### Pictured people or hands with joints
####################
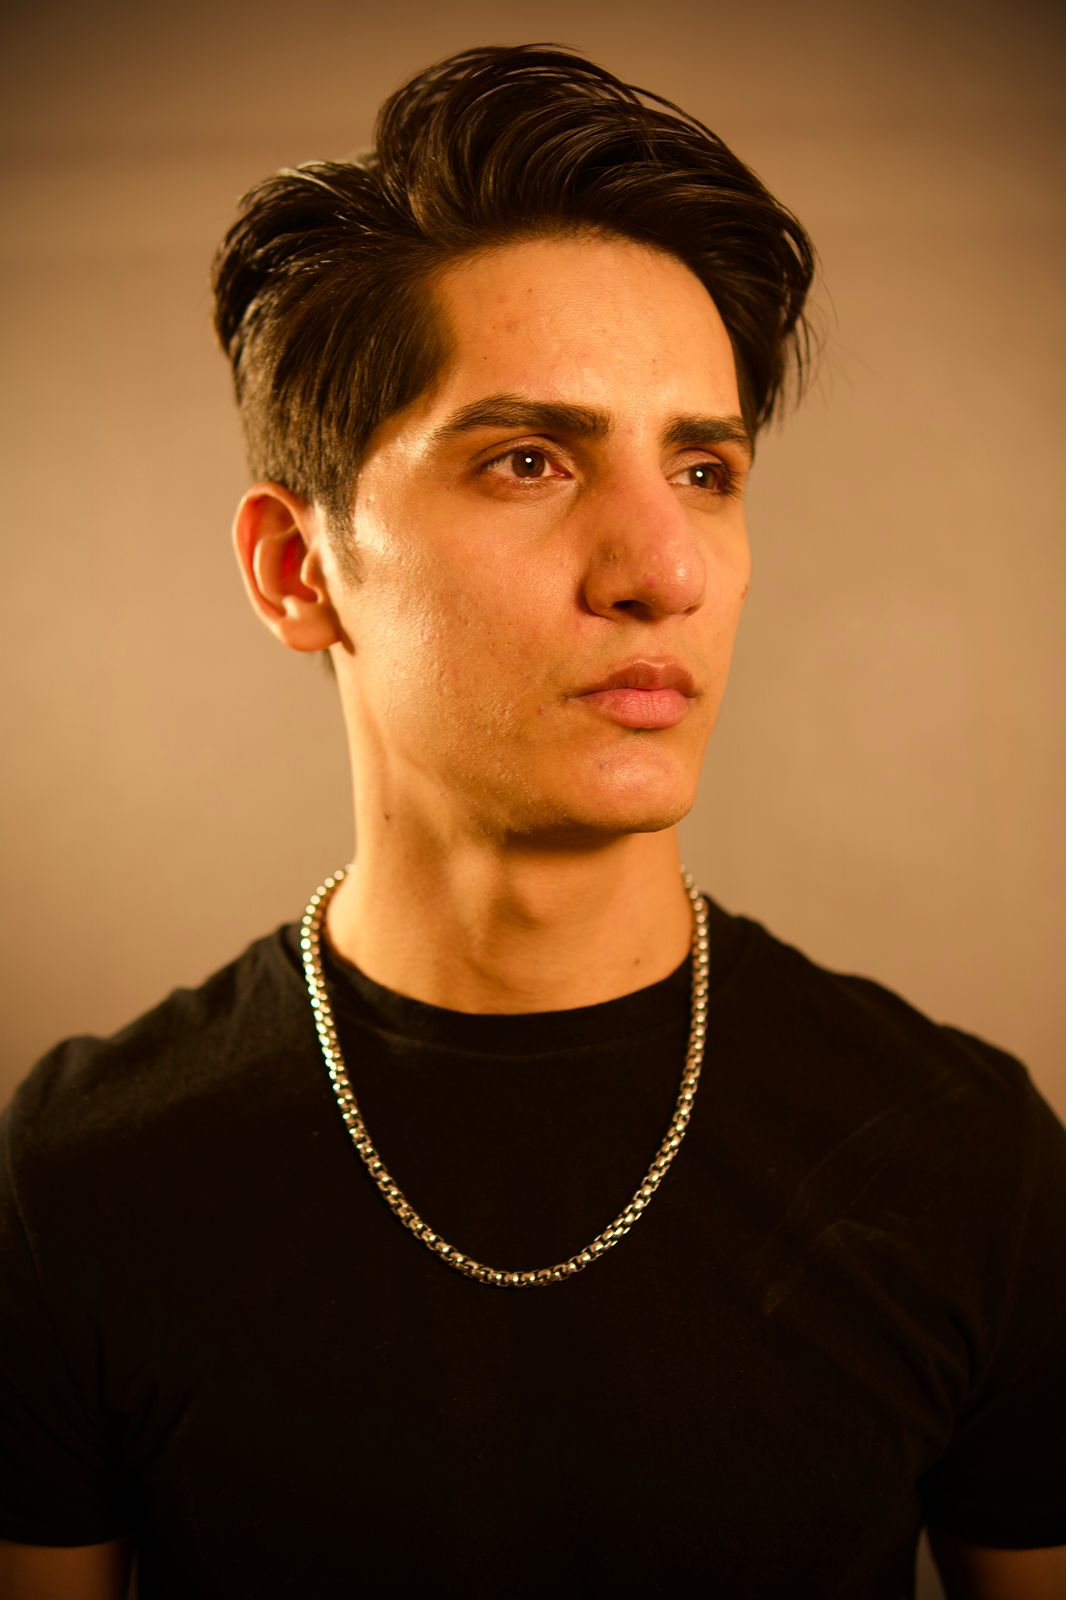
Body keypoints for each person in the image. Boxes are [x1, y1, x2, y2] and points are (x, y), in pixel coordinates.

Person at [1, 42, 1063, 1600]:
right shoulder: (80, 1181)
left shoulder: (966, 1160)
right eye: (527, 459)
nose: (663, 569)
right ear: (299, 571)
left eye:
####################
### Problem statement
Set down each entry above word for word, without its pictures.

### Answer to this task
Body keypoints for each person in the image. Boxes are [x1, y1, x2, y2] and points are (x, y), in pixel coordinates.

Person at [1, 42, 1063, 1600]:
right shoulder: (80, 1181)
left shoulder: (966, 1160)
right eye: (527, 459)
nose: (663, 569)
right ear: (299, 571)
left eye:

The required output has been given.